● **Source**
* BEGIN *

Pervasive elitism blinds us to the bitter land battles in our cities
The mechanics of domination, in their moments of visible drama and in their less obvious everydayness, frequently have a pronounced spatial dimension. Since ancient times the world — first the earth and then the sea — has been divided into territory, often by men trained, equipped and organised to kill. Over the past century the capacity for violence, and therefore to make and hold territory, expanded into the air.
At the outer limits of contemporary forms of domination, territory takes on new forms of malleability.
In Palestine access to scattered bits of the surface of the earth does not extend to sovereignty over either the air or beneath the surface.
An Israeli road may run through a tunnel beneath a Palestinian town, and Israel may assert a right to the water gathered in the depths of the earth. The Israeli Defence Force sometimes moves through urban space by blasting a way through the walls of adjacent homes, moving through what had once been understood as solid containers of domestic space, while avoiding the open and public streets.
Territory, from the modern conception of the continent, beginning with the fantasy of Europe and its others, to the nation, is internally divided into ever more finely differentiated spaces. From the satellite we can zoom down into a city, its neighbourhoods and then, perhaps switching to a drone or CCTV cameras, the detail of a prison, a home or seats on a train. Each of these spaces is maintained by its own lines of force in relation to external space, and produces and contains its own internal lines of force.
The production and regulation of space is a key aspect of how a single humanity is divided, in symbolic and material terms, by race, class and gender. It is fundamental to how we separate the sick from the healthy, children from adults and the deserving from the damned. Many of the techniques with which some lives are accorded weight and consequence and others are rendered disposable have a spatial dimension.
Space, from the home to the mall and the country, is always consequent to power, to the dynamic balance of forces. It is never entirely stable and is often contested, overtly or covertly, consciously or unconsciously, from above and from below.
Tonight a young woman may leave her childhood home, and the rule of her father, in Lagos. She may face a perilous journey across the Sahara and then the Mediterranean. If she gets past all the men with guns and makes it into Europe without being captured and held in a migrant detention centre, she may still have to face cops, landlords, bosses, gangsters and fascists.
The drones over the Mediterranean might seem like something out of a dystopian science fiction film, but much of what this woman may face has its roots in the deep structure of modernity. In the modern world the division of the earth and the sea into territory on a planetary scale initially took a religious form that later became raced. The Italian historian Domenico Losurdo shows that liberalism, the founding political ideology of modernity, operated with a fundamental distinction between sacred and profane space. In the realm of the profane, he argues, “the distinction between man and nature does not seem to emerge, or does not play a prominent role”. In the colonial context the question of space cannot be understood in isolation from the question of how the count of the human is made.

* END *

● **Set exercise 1**
In the essay, which people does the young woman from Lagos may still have to face once she reaches Europe? List them.
● **Set exercise 2**
Recast the listing lines as a Markdown table with the columns Row and Line. Start with the line containing "collection date: 1977-08-01", go on through the line containing "genus: Ribes", and leave out blank lines.
The essay and the listing are unrelated material.

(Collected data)

* BEGIN *

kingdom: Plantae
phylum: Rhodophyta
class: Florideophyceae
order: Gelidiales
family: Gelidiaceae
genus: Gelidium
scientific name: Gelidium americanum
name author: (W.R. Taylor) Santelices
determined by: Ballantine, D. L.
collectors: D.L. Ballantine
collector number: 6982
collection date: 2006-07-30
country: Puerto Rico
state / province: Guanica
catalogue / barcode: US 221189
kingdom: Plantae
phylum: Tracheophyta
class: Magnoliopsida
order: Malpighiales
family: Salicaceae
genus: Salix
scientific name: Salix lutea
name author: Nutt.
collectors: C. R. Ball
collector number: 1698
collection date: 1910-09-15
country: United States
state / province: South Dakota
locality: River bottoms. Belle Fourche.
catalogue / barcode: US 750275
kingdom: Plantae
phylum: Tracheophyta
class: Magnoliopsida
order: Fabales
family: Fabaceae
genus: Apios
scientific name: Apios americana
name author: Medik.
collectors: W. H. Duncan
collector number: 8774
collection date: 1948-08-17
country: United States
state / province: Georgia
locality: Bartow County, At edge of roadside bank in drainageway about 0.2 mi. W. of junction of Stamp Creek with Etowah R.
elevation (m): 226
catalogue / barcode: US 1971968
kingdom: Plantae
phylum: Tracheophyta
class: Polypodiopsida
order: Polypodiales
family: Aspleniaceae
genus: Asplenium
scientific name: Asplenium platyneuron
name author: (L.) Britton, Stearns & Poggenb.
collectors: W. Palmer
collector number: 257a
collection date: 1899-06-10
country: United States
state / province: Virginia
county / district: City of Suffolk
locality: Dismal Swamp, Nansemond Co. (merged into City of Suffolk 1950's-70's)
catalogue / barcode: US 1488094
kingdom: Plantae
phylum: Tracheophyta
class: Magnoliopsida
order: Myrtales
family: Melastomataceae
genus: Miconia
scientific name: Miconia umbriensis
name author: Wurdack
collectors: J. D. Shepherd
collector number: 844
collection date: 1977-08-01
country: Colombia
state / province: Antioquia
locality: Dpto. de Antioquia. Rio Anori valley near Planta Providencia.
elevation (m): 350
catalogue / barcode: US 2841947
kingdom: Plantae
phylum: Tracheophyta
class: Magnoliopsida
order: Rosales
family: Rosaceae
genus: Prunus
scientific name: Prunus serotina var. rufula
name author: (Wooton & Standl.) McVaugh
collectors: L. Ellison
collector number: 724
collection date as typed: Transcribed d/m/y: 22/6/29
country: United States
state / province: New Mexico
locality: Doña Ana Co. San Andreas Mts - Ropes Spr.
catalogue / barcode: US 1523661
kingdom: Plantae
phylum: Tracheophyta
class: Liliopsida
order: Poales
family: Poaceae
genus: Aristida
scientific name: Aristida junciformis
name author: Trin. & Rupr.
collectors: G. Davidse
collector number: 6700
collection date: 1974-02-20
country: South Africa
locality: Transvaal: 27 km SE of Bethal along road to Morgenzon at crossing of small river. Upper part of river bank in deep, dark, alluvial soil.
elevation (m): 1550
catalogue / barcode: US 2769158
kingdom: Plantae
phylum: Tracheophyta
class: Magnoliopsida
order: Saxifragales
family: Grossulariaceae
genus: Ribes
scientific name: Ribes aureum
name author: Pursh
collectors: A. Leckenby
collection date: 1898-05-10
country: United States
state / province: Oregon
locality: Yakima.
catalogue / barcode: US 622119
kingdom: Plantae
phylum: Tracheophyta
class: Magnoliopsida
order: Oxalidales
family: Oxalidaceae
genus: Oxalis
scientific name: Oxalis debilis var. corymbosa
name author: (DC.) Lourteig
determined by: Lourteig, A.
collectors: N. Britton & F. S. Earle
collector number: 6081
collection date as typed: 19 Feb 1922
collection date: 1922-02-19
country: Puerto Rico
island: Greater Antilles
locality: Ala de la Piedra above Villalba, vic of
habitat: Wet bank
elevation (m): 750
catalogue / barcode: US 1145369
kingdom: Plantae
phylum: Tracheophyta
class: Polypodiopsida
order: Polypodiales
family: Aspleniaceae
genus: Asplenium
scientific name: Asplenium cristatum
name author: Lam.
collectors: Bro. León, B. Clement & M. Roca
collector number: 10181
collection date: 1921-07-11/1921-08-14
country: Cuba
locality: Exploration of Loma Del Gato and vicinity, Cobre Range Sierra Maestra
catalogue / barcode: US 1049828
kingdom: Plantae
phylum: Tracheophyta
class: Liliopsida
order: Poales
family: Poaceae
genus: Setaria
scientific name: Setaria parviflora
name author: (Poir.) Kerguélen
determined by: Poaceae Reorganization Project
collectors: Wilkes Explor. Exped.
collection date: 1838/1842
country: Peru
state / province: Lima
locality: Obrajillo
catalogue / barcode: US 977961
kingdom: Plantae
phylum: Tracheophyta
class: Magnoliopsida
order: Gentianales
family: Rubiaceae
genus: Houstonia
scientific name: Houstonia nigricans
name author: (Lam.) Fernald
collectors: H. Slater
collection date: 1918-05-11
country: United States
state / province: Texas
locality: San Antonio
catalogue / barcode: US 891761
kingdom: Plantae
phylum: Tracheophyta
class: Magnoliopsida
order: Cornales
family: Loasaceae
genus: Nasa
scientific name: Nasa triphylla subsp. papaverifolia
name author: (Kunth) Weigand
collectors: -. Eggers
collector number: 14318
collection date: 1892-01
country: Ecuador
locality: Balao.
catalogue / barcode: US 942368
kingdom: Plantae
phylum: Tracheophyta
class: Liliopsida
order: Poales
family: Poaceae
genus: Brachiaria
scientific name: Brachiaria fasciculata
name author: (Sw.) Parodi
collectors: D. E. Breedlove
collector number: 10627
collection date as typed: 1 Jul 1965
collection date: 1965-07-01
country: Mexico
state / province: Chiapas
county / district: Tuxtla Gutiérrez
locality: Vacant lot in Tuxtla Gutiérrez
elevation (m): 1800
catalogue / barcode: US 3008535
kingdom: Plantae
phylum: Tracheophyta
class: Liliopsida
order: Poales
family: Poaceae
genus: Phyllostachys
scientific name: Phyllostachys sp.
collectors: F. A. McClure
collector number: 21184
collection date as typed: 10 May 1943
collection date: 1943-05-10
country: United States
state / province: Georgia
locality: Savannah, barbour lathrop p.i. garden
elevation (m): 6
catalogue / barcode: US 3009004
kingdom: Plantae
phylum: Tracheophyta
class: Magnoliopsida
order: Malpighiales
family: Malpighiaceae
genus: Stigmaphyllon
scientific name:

* END *

● **Finished answer 1**
Cops, landlords, bosses, gangsters and fascists.

● **Finished answer 2**
| Row | Line |
|---|---|
| 1 | collection date: 1977-08-01 |
| 2 | country: Colombia |
| 3 | state / province: Antioquia |
| 4 | locality: Dpto. de Antioquia. Rio Anori valley near Planta Providencia. |
| 5 | elevation (m): 350 |
| 6 | catalogue / barcode: US 2841947 |
| 7 | kingdom: Plantae |
| 8 | phylum: Tracheophyta |
| 9 | class: Magnoliopsida |
| 10 | order: Rosales |
| 11 | family: Rosaceae |
| 12 | genus: Prunus |
| 13 | scientific name: Prunus serotina var. rufula |
| 14 | name author: (Wooton & Standl.) McVaugh |
| 15 | collectors: L. Ellison |
| 16 | collector number: 724 |
| 17 | collection date as typed: Transcribed d/m/y: 22/6/29 |
| 18 | country: United States |
| 19 | state / province: New Mexico |
| 20 | locality: Doña Ana Co. San Andreas Mts - Ropes Spr. |
| 21 | catalogue / barcode: US 1523661 |
| 22 | kingdom: Plantae |
| 23 | phylum: Tracheophyta |
| 24 | class: Liliopsida |
| 25 | order: Poales |
| 26 | family: Poaceae |
| 27 | genus: Aristida |
| 28 | scientific name: Aristida junciformis |
| 29 | name author: Trin. & Rupr. |
| 30 | collectors: G. Davidse |
| 31 | collector number: 6700 |
| 32 | collection date: 1974-02-20 |
| 33 | country: South Africa |
| 34 | locality: Transvaal: 27 km SE of Bethal along road to Morgenzon at crossing of small river. Upper part of river bank in deep, dark, alluvial soil. |
| 35 | elevation (m): 1550 |
| 36 | catalogue / barcode: US 2769158 |
| 37 | kingdom: Plantae |
| 38 | phylum: Tracheophyta |
| 39 | class: Magnoliopsida |
| 40 | order: Saxifragales |
| 41 | family: Grossulariaceae |
| 42 | genus: Ribes |